■ EXERCISE GOAL
Apart from the pictures, every entry below should be repeated exactly.

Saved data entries
^^^^
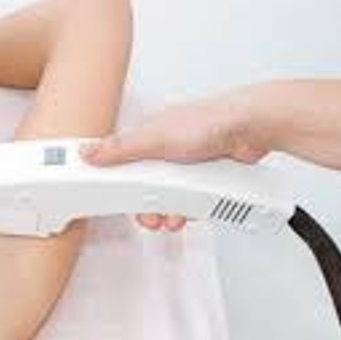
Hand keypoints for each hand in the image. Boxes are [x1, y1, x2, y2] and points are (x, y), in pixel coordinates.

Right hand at [78, 95, 268, 231]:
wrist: (252, 129)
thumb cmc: (209, 122)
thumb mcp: (155, 138)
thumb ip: (119, 149)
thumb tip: (88, 153)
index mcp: (147, 136)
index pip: (121, 165)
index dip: (117, 185)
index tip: (116, 200)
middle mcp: (164, 149)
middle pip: (144, 187)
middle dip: (146, 206)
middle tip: (148, 216)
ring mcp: (185, 165)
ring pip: (168, 196)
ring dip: (169, 211)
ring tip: (172, 217)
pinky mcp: (204, 177)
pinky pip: (190, 199)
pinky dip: (190, 208)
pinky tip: (191, 210)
^^^^
■ SOLUTION TO THIS TASK
Hand keypoints for each hand in the image. Boxes are [x1, y1, x2, y2] and points are (x, y), in pixel coordinates.

Right hand at [78, 95, 268, 231]:
wrist: (252, 129)
thumb cmc: (209, 122)
thumb mcp: (155, 138)
thumb ip: (119, 149)
thumb tip: (88, 153)
index mcp: (147, 136)
index pip: (121, 165)
index dip: (117, 185)
index tip: (116, 200)
middle mcp: (164, 149)
middle pip: (144, 187)
middle dip: (146, 206)
middle tip: (148, 216)
ring mcp: (185, 165)
ring pip: (168, 196)
ring dip: (169, 211)
ring tip: (172, 217)
pinky mcp: (204, 177)
pinky pip: (190, 199)
pinky dip: (190, 208)
pinky tip: (191, 210)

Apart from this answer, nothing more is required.